読解の応用 ->
A) 本文の内容を2文で要約してください。
B) 次の(i)〜(iii)が本文の内容と合うかどうかを「はい」か「いいえ」で答え、判断の決め手となる本文の語句をそのまま引用する。
(i) 筆者は昨年末の零戦21型付号を、おまけに引かれて買った。
(ii) 筆者は、他紙に載っている1/350モデルのほうが今回の1/700模型より見応えがあると述べている。
(iii) 筆者は子どもの頃、十分な小遣いでウォーターラインシリーズの艦艇模型を自分で買っていた。
C) 本文の「現在書店に並んでいるので」で始まる段落を、主な事実を残して箇条書きに書き直す。

読解本文 ->
═══

これだけ頻繁にブログ更新しているわけは・・・・、
そうです、現実逃避です・・・・。
思うように仕事が捗らないのね・・・・。

零戦21型付号(昨年末)はおまけに吊られて買ったけれど、
今回は巻頭特集に吊られて買いました。
MG0803

現在書店に並んでいるので、立ち読みをお勧めします。
20世紀前半の最強戦略兵器たる戦艦が、
5カ国の最終形態として1/700模型で再現されている。
非常にセンスの良い作り込みが成されていて、
他紙に掲載されている1/350モデルよりも、見応えある。
さらに、それぞれの艦に対する解説が秀逸。
その昔、小遣いに恵まれなかった私が、
友達がウォーターラインシリーズの艦艇模型を買うと、
作り終わった組み立て説明図を貰って読みふけっていたのを思い出す。
電話帳やパソコン雑誌のように分厚くなってしまった模型誌もあるが、
そのような雑誌は保管の便を考えているのか?

═══

データレコード:
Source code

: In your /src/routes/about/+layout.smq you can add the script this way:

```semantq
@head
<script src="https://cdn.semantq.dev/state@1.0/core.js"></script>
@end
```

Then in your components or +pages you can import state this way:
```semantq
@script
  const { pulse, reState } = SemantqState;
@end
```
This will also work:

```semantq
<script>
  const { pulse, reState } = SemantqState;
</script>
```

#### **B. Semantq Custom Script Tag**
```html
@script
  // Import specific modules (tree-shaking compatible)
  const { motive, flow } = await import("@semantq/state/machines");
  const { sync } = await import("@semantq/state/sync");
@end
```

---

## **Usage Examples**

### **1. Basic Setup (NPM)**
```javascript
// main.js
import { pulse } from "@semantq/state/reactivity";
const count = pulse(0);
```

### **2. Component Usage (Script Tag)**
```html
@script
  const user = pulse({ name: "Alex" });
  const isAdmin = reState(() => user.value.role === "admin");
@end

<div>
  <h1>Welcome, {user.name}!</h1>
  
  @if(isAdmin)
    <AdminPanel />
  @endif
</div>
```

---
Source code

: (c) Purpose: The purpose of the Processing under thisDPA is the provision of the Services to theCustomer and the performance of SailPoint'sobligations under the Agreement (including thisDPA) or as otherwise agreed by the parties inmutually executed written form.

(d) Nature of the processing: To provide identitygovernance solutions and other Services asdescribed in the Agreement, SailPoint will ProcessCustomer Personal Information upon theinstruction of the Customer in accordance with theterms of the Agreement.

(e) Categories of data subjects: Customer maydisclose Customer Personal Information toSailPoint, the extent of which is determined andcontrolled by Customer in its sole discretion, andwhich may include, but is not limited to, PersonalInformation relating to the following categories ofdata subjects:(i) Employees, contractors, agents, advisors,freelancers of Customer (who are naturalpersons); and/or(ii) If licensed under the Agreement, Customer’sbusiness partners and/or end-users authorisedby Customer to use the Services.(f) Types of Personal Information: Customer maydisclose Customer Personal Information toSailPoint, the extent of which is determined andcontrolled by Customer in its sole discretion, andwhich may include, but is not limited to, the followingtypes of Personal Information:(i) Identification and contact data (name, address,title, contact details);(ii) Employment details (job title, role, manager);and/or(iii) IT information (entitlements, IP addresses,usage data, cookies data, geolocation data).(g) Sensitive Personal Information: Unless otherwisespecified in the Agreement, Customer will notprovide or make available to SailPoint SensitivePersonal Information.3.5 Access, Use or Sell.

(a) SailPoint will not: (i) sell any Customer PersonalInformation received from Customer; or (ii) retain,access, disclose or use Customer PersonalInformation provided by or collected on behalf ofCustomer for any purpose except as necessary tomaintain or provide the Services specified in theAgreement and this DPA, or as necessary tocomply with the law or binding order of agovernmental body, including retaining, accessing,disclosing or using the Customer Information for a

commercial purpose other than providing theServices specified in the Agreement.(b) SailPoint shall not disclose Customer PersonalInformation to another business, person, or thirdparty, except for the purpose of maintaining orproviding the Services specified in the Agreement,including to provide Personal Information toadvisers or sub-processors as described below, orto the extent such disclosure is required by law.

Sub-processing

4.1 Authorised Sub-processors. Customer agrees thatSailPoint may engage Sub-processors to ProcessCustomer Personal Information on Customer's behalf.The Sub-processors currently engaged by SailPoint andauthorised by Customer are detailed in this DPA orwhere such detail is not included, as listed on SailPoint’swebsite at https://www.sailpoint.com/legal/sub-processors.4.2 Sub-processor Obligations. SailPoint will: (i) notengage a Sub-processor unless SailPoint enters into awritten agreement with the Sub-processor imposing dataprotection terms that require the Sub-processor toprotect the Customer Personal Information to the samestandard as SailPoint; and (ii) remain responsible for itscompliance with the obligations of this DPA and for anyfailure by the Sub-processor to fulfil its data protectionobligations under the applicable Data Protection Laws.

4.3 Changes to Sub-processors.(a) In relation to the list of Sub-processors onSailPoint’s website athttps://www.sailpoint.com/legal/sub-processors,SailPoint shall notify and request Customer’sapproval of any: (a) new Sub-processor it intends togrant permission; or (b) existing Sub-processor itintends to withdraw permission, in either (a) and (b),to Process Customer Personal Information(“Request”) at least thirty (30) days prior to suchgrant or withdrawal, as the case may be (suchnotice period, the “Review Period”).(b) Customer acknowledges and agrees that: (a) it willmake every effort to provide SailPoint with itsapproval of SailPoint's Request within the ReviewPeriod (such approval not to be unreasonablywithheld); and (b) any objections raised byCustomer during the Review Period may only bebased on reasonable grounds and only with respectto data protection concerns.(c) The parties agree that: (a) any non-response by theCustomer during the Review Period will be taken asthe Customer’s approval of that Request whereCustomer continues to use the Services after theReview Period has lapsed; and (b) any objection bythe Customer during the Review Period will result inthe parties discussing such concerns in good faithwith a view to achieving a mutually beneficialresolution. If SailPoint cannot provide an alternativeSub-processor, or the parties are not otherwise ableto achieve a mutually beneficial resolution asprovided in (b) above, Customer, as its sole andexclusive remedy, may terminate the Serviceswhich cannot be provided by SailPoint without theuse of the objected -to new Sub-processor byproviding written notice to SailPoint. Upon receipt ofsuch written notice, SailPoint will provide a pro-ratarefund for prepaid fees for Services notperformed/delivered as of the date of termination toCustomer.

═══

番号別解答 ->
A) 筆者は仕事が思うように捗らず、現実逃避として頻繁にブログを更新しており、今回は巻頭特集を理由に模型雑誌を買った。その特集では5カ国の戦艦の最終形態が1/700模型で再現されており、筆者は作り込みと各艦の解説を高く評価して、書店での立ち読みを勧めている。

B)
(i) はい。「零戦21型付号(昨年末)はおまけに吊られて買った」
(ii) いいえ。「他紙に掲載されている1/350モデルよりも、見応えある」
(iii) いいえ。「小遣いに恵まれなかった私が」

C)
- 現在書店に並んでおり、立ち読みを勧めている。
- 20世紀前半の最強戦略兵器である戦艦を、5カ国の最終形態として1/700模型で再現している。
- 作り込みのセンスが非常に良く、他紙掲載の1/350モデルよりも見応えがある。
- 各艦の解説が秀逸である。
- 筆者は、小遣いに恵まれなかった昔、友達がウォーターラインシリーズの艦艇模型を買うと、作り終わった組み立て説明図をもらって読みふけっていたことを思い出している。
- 電話帳やパソコン雑誌のように分厚くなった模型誌について、保管の便を考えているのかと疑問を投げかけている。